Extravasation of contrast medium during CT examination: An observational casecontrol study
Introduction: extravasation is an adverse reaction to intravenous injection of contrast medium (CM) during CT examination. The objectives of
this study are to determine the frequency, management and outcomes of extravasations and to assess risk factors for extravasation.
every incident of extravasation which occurred between March 2012 and March 31, 2013 was recorded in an extravasation form. Ethics Committee
approval was obtained and the patients gave their consent to participate in the study. Data collected in the form included patients' age, sex, comorbidities, symptoms, CM used, injection mode, site and rate, extravasated volume, location of extravasation, severity of injury, treatment and patient outcome. Each case was matched with 4 controls of the same age ± 5 years and the same gender when possible.

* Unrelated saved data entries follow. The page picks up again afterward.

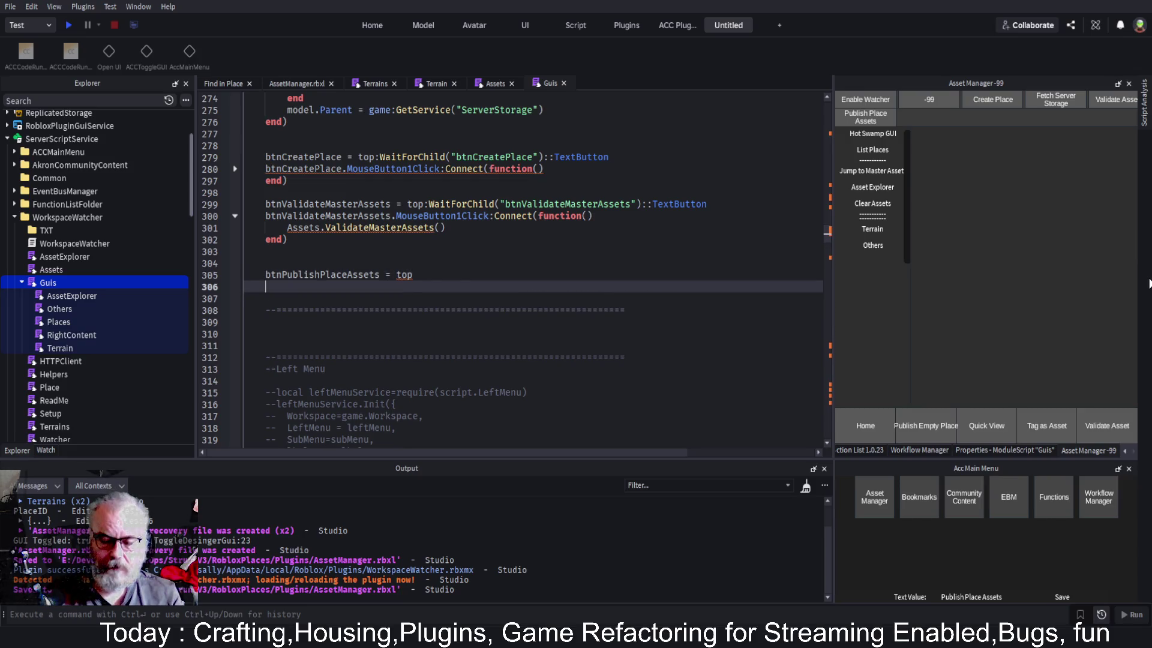
pyautogui.press('Up')
pyautogui.write('2')
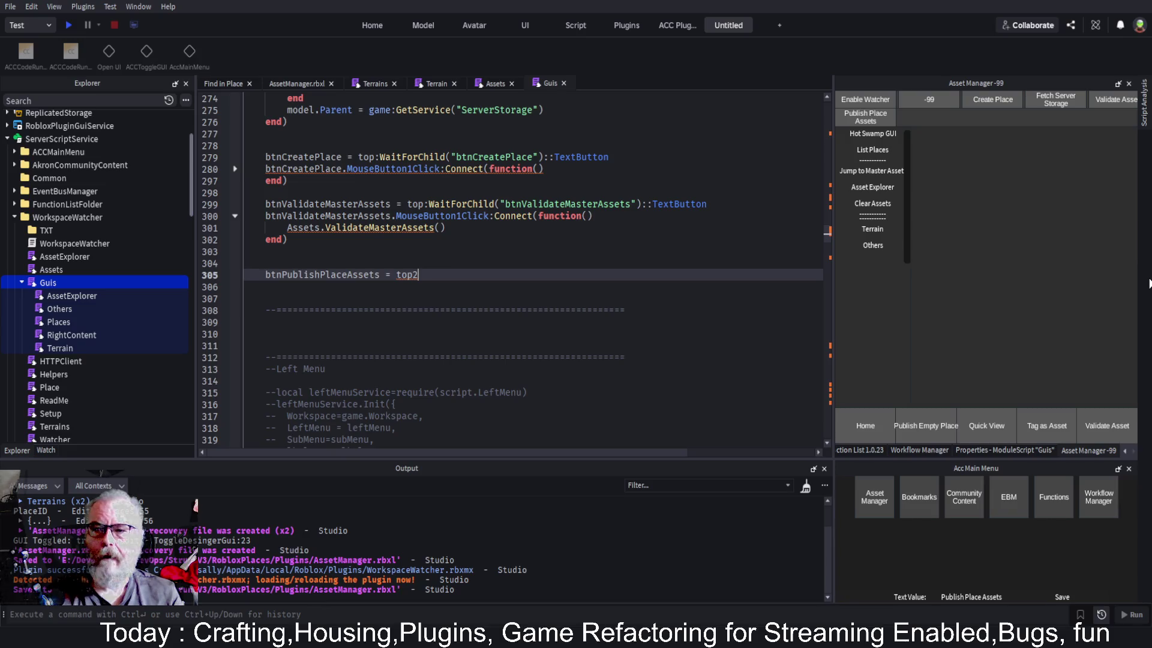
pyautogui.press('ctrl+s')
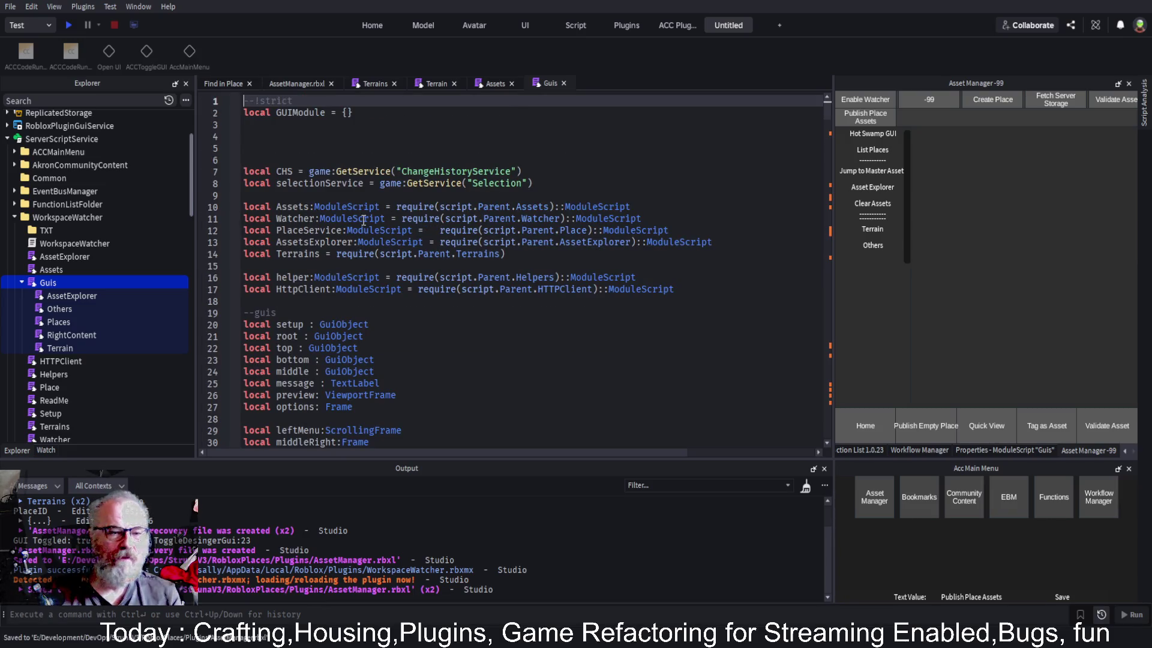
# Duplicate the 'local top : GuiObject' line and rename the copy to top2
pyautogui.scroll(-3, 370, 210)
pyautogui.click(365, 239)
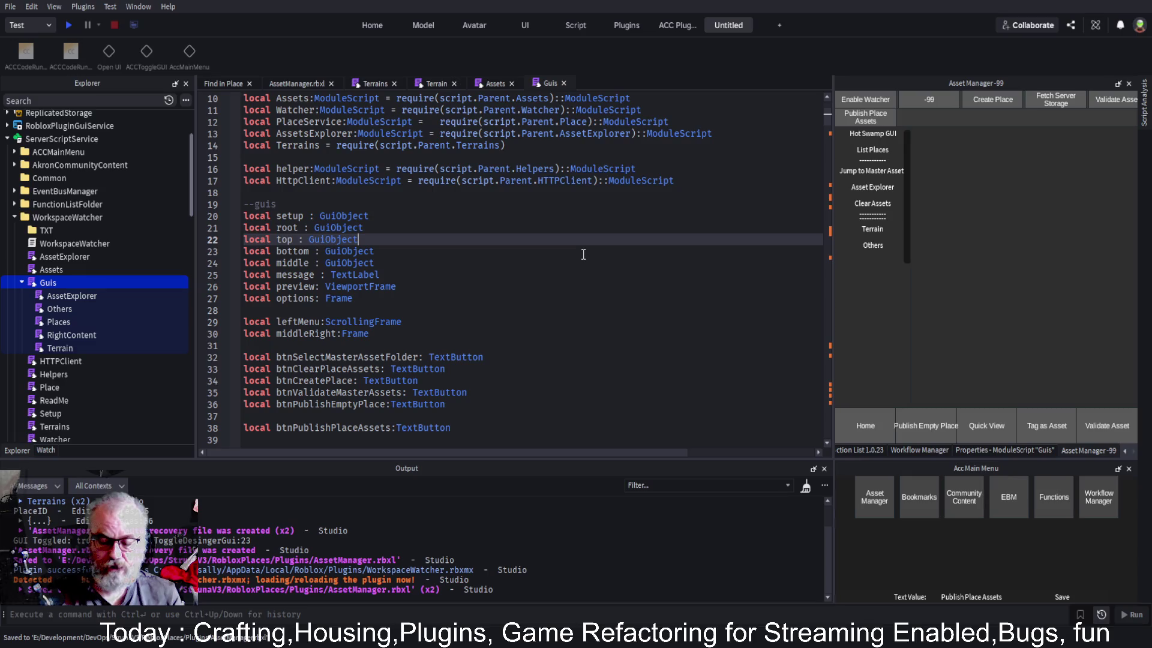
pyautogui.press('ctrl+d')
pyautogui.press('ctrl+Left')
pyautogui.press('Left')
pyautogui.write('2')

Results: extravasation occurred in 18 (7 women, 11 men) out of 2,000 injections of CM (0.9%) with a median age of 53 (10-78) years. Automated injection was performed in all cases with a mean rate of 1.7ml/s. Large extravasated volumes (B 50ml) were more observed in patients undergoing CT angiography (28.6% vs. 6.6%, although not significant P=0.112). Multivariate analysis revealed a significant association between patients with cardiac diseases and extravasation (OR: 7.3, 95% CI (1.09-49.05), P=0.04) whereas the injection rate is a protective factor from extravasation (P=0.002).
Conclusion: extravasation of CM results in mild to moderate adverse effects in all cases. Our study suggests that patients with cardiac disease are more predisposed to contrast extravasation than others. Further and larger studies are needed to confirm this trend.